--- Working data Enclosed Below ---

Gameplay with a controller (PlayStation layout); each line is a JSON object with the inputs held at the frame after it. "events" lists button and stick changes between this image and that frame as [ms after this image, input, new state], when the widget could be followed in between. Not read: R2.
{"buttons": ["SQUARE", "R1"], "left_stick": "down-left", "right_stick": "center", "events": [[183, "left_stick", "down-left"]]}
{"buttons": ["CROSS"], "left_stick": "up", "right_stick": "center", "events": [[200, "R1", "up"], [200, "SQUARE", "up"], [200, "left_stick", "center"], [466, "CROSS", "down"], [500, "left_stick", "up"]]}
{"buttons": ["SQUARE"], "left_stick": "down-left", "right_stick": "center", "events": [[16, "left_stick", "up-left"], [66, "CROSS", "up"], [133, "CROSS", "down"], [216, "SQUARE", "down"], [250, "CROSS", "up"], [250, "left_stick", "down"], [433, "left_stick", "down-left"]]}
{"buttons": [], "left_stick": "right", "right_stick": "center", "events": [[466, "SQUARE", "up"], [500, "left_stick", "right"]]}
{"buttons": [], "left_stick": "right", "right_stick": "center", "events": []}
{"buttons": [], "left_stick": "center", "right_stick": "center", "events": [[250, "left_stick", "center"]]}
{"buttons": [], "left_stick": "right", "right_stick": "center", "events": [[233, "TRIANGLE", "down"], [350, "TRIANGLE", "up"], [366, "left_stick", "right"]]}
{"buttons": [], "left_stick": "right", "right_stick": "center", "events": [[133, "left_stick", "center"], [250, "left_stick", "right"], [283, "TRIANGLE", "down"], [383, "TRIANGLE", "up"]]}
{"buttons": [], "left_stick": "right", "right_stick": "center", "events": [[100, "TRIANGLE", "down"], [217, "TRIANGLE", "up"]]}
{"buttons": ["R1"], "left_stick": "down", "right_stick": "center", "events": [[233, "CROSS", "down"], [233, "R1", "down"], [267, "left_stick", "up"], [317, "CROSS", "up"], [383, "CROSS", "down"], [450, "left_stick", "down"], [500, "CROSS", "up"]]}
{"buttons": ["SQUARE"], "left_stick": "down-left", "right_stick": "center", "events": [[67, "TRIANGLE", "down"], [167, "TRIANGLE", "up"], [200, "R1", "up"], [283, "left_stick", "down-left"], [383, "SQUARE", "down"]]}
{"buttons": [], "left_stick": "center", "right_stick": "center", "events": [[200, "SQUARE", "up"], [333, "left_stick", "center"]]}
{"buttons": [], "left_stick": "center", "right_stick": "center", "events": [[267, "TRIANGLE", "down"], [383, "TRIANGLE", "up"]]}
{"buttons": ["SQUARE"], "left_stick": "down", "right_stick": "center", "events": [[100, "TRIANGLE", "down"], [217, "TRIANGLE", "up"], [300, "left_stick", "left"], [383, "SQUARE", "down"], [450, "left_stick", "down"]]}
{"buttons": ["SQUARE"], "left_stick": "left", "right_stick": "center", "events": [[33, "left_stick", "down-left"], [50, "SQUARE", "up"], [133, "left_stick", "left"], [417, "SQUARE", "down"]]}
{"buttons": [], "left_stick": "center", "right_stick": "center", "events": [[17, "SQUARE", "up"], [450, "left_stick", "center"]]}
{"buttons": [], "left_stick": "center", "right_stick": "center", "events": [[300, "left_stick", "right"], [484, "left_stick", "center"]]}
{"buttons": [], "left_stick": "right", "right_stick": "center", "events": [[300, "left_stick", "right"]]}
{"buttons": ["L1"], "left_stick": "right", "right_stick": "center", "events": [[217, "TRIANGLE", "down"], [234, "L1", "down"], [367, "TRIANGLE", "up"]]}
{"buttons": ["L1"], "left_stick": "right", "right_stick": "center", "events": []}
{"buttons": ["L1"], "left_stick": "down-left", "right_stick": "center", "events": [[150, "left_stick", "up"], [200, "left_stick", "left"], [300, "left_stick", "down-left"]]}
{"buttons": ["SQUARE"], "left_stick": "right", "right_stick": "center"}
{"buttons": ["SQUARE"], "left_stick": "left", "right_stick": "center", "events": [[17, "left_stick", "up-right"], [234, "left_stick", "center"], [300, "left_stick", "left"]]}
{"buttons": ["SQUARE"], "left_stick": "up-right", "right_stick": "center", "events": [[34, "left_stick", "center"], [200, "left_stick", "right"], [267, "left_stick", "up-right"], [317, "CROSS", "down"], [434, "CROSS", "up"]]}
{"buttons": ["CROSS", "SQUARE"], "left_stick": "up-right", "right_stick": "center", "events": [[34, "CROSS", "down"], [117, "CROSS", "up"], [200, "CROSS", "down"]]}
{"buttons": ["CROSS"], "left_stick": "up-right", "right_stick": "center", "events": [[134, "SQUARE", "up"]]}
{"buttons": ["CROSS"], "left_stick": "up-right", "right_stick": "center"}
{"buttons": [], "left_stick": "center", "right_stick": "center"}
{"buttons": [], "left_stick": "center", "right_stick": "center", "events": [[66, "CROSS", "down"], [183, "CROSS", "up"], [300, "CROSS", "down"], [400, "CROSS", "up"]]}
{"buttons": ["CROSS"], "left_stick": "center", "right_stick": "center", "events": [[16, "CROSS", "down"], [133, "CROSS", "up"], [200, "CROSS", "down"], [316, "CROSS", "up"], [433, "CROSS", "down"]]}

--- End of Enclosed Working data ---

=== Description of the task ===
Every entry in the listing should be retyped exactly.

=== Problem solution ===
Gameplay with a controller (PlayStation layout); each line is a JSON object with the inputs held at the frame after it. "events" lists button and stick changes between this image and that frame as [ms after this image, input, new state], when the widget could be followed in between. Not read: R2.
{"buttons": ["SQUARE", "R1"], "left_stick": "down-left", "right_stick": "center", "events": [[183, "left_stick", "down-left"]]}
{"buttons": ["CROSS"], "left_stick": "up", "right_stick": "center", "events": [[200, "R1", "up"], [200, "SQUARE", "up"], [200, "left_stick", "center"], [466, "CROSS", "down"], [500, "left_stick", "up"]]}
{"buttons": ["SQUARE"], "left_stick": "down-left", "right_stick": "center", "events": [[16, "left_stick", "up-left"], [66, "CROSS", "up"], [133, "CROSS", "down"], [216, "SQUARE", "down"], [250, "CROSS", "up"], [250, "left_stick", "down"], [433, "left_stick", "down-left"]]}
{"buttons": [], "left_stick": "right", "right_stick": "center", "events": [[466, "SQUARE", "up"], [500, "left_stick", "right"]]}
{"buttons": [], "left_stick": "right", "right_stick": "center", "events": []}
{"buttons": [], "left_stick": "center", "right_stick": "center", "events": [[250, "left_stick", "center"]]}
{"buttons": [], "left_stick": "right", "right_stick": "center", "events": [[233, "TRIANGLE", "down"], [350, "TRIANGLE", "up"], [366, "left_stick", "right"]]}
{"buttons": [], "left_stick": "right", "right_stick": "center", "events": [[133, "left_stick", "center"], [250, "left_stick", "right"], [283, "TRIANGLE", "down"], [383, "TRIANGLE", "up"]]}
{"buttons": [], "left_stick": "right", "right_stick": "center", "events": [[100, "TRIANGLE", "down"], [217, "TRIANGLE", "up"]]}
{"buttons": ["R1"], "left_stick": "down", "right_stick": "center", "events": [[233, "CROSS", "down"], [233, "R1", "down"], [267, "left_stick", "up"], [317, "CROSS", "up"], [383, "CROSS", "down"], [450, "left_stick", "down"], [500, "CROSS", "up"]]}
{"buttons": ["SQUARE"], "left_stick": "down-left", "right_stick": "center", "events": [[67, "TRIANGLE", "down"], [167, "TRIANGLE", "up"], [200, "R1", "up"], [283, "left_stick", "down-left"], [383, "SQUARE", "down"]]}
{"buttons": [], "left_stick": "center", "right_stick": "center", "events": [[200, "SQUARE", "up"], [333, "left_stick", "center"]]}
{"buttons": [], "left_stick": "center", "right_stick": "center", "events": [[267, "TRIANGLE", "down"], [383, "TRIANGLE", "up"]]}
{"buttons": ["SQUARE"], "left_stick": "down", "right_stick": "center", "events": [[100, "TRIANGLE", "down"], [217, "TRIANGLE", "up"], [300, "left_stick", "left"], [383, "SQUARE", "down"], [450, "left_stick", "down"]]}
{"buttons": ["SQUARE"], "left_stick": "left", "right_stick": "center", "events": [[33, "left_stick", "down-left"], [50, "SQUARE", "up"], [133, "left_stick", "left"], [417, "SQUARE", "down"]]}
{"buttons": [], "left_stick": "center", "right_stick": "center", "events": [[17, "SQUARE", "up"], [450, "left_stick", "center"]]}
{"buttons": [], "left_stick": "center", "right_stick": "center", "events": [[300, "left_stick", "right"], [484, "left_stick", "center"]]}
{"buttons": [], "left_stick": "right", "right_stick": "center", "events": [[300, "left_stick", "right"]]}
{"buttons": ["L1"], "left_stick": "right", "right_stick": "center", "events": [[217, "TRIANGLE", "down"], [234, "L1", "down"], [367, "TRIANGLE", "up"]]}
{"buttons": ["L1"], "left_stick": "right", "right_stick": "center", "events": []}
{"buttons": ["L1"], "left_stick": "down-left", "right_stick": "center", "events": [[150, "left_stick", "up"], [200, "left_stick", "left"], [300, "left_stick", "down-left"]]}
{"buttons": ["SQUARE"], "left_stick": "right", "right_stick": "center"}
{"buttons": ["SQUARE"], "left_stick": "left", "right_stick": "center", "events": [[17, "left_stick", "up-right"], [234, "left_stick", "center"], [300, "left_stick", "left"]]}
{"buttons": ["SQUARE"], "left_stick": "up-right", "right_stick": "center", "events": [[34, "left_stick", "center"], [200, "left_stick", "right"], [267, "left_stick", "up-right"], [317, "CROSS", "down"], [434, "CROSS", "up"]]}
{"buttons": ["CROSS", "SQUARE"], "left_stick": "up-right", "right_stick": "center", "events": [[34, "CROSS", "down"], [117, "CROSS", "up"], [200, "CROSS", "down"]]}
{"buttons": ["CROSS"], "left_stick": "up-right", "right_stick": "center", "events": [[134, "SQUARE", "up"]]}
{"buttons": ["CROSS"], "left_stick": "up-right", "right_stick": "center"}
{"buttons": [], "left_stick": "center", "right_stick": "center"}
{"buttons": [], "left_stick": "center", "right_stick": "center", "events": [[66, "CROSS", "down"], [183, "CROSS", "up"], [300, "CROSS", "down"], [400, "CROSS", "up"]]}
{"buttons": ["CROSS"], "left_stick": "center", "right_stick": "center", "events": [[16, "CROSS", "down"], [133, "CROSS", "up"], [200, "CROSS", "down"], [316, "CROSS", "up"], [433, "CROSS", "down"]]}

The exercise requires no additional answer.